Le Docteur Reiki passe au diagnostic. Il tient dans sa main droite un pendule de cristal qu’il ballade au dessus d’un schéma représentant un corps humain et sur lequel 5 points figurent probablement des centres énergétiques ou des points stratégiques. Madame Pimpin, pendant ce temps là, doit lui donner la main gauche. Ouille, contact physique, pas son  plus grand kiffe, surtout depuis que ce connard d’ l’acupuncteur lui a planté des aiguilles dans les boobs, mais bon, la main passe encore. Au début, elle sent une curieuse chaleur émaner de la main du Docteur Reiki. Ca dure une éternité, à la fin elle ne sent plus son bras ankilosé et elle en a sérieusement marre tandis que le Docteur Reiki se concentre à fond et que le pendule s’affole à chaque fois qu’il passe au dessus du point placé sur la tête ou sur l’utérus le bas du ventre du personnage dessiné.

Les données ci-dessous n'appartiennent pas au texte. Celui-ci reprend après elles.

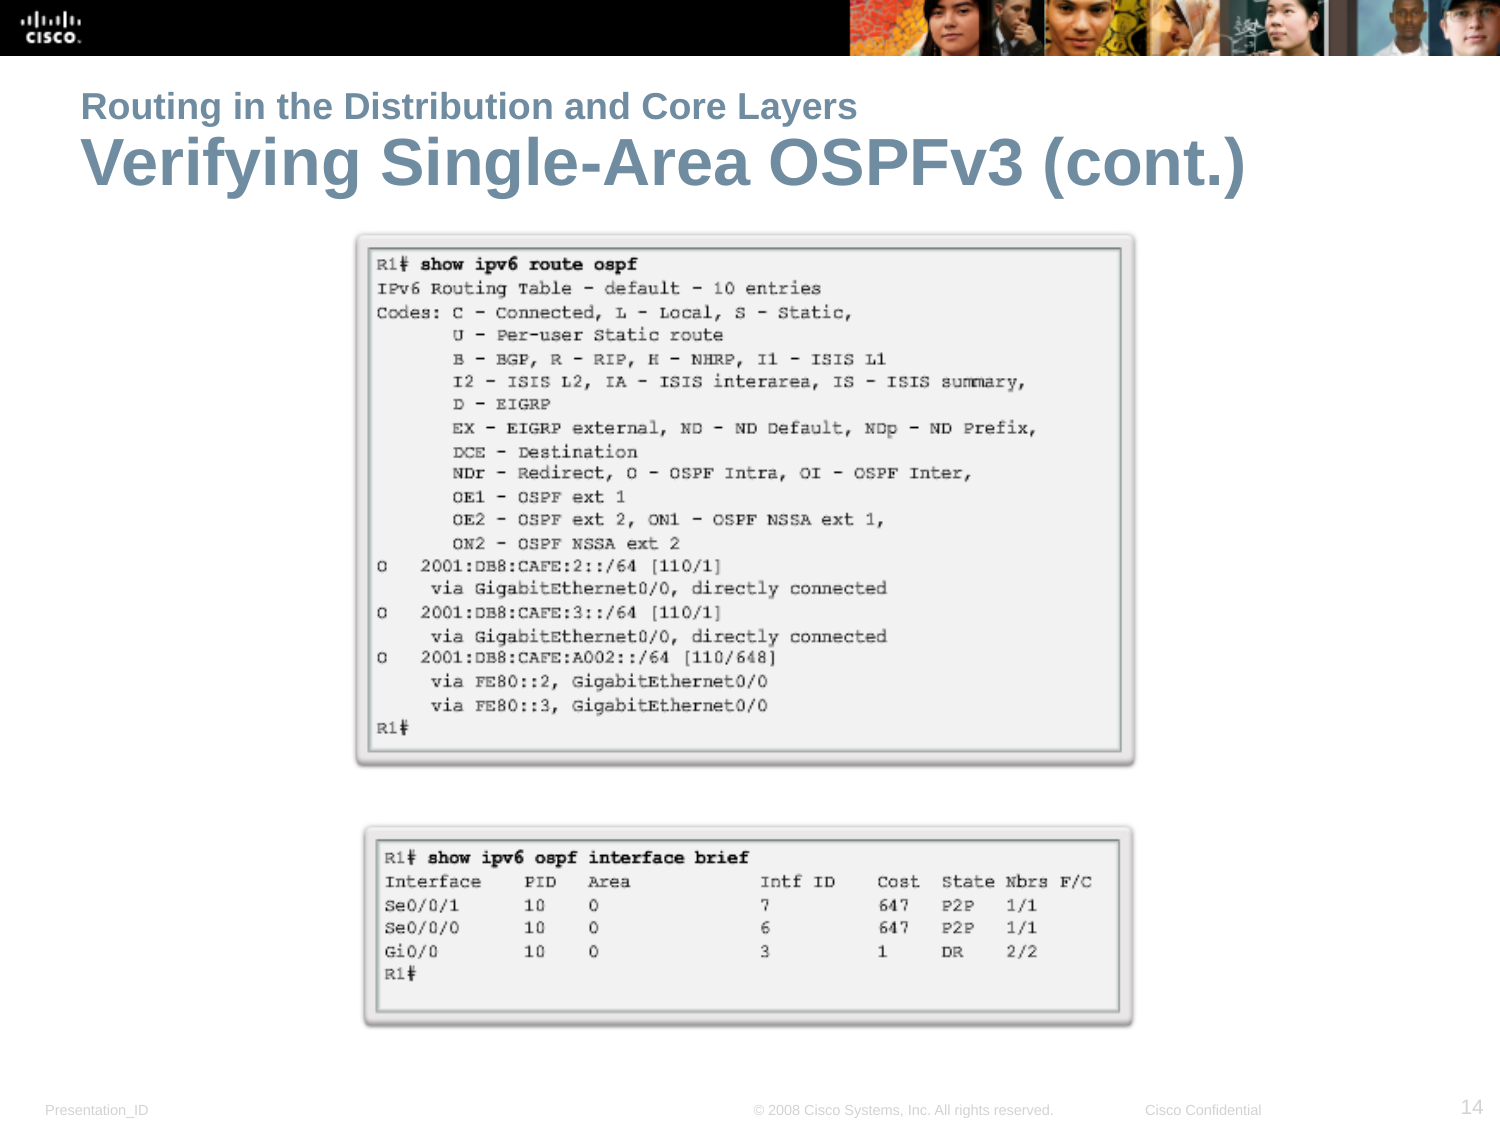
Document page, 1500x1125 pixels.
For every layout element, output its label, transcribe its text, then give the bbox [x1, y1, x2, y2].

title Routing in the Distribution and Core Layers Verifying Single-Area OSPFv3 (cont.) [66, 68, 1404, 207]
picture [0, 0, 1500, 56]
picture [342, 214, 1141, 789]
picture [352, 814, 1140, 1053]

Docteur Reiki repose enfin le cristal turbulent, respire à fond, regarde un peu ailleurs (bordel j’ai un cancer de l’utérus, je suis foutue je le savais) et sur un air décidé laisse échapper un « bon! » qui sonne comme « à l’attaque ».

Quelques questions personnelles plutôt bien ciblées dont je t’epargnerai la substance, et puis on commence. Madame Pimpin est assise sur une chaise et Docteur Reiki pose ses mains sur ses épaules puis sur sa tête puis en face de ses yeux. Là, objectivement, elle sent la fameuse chaleur décrite dans les témoignages qu’elle a lus précédemment. Spontanément Madame Pimpin visualise des filaments de sangsues noires qui s’échappent de ses pensées. Charmant nan ? Bon, ça montre qu’il ne se passe pas rien. On passe à la table. C’est plus facile de se détendre. Le Docteur Reiki propose une couverture, la petite musique zen fait son effet.

Les mains se posent sur la tête. La gorge. Madame Pimpin a du mal à lâcher prise. Les mains se posent sur le coeur. Madame Pimpin reçoit une image très réaliste d’une petite fille un peu triste s’eloigant sous la pluie avec son cartable. Plus tard elle décrira cette image au Docteur Reiki avec beaucoup d’émotion. Les mains se posent sur le ventre. Madame Pimpin sent les ovaires et l’utérus tirailler (J1 en approche ?) et reçoit une autre image, celle d’un gros bébé en bonne santé dans son ventre.

La séance est finie. Madame Pimpin est détendue. Peut être encore un peu dubitative sur la chose, mais prête à poursuivre l’expérience. La relaxation lui a fait beaucoup de bien et la discussion l’a satisfaite. Le Docteur Reiki est rassurant, il ne promet pas d’autre miracle que de redonner confiance, ce qui est honnête et déjà bien, il n’est pas paumé et ne part pas dans des délires mystiques quand on lui dit 90% d’atypiques…

Bref, jusqu’ici tout va bien, prochain RDV le 12.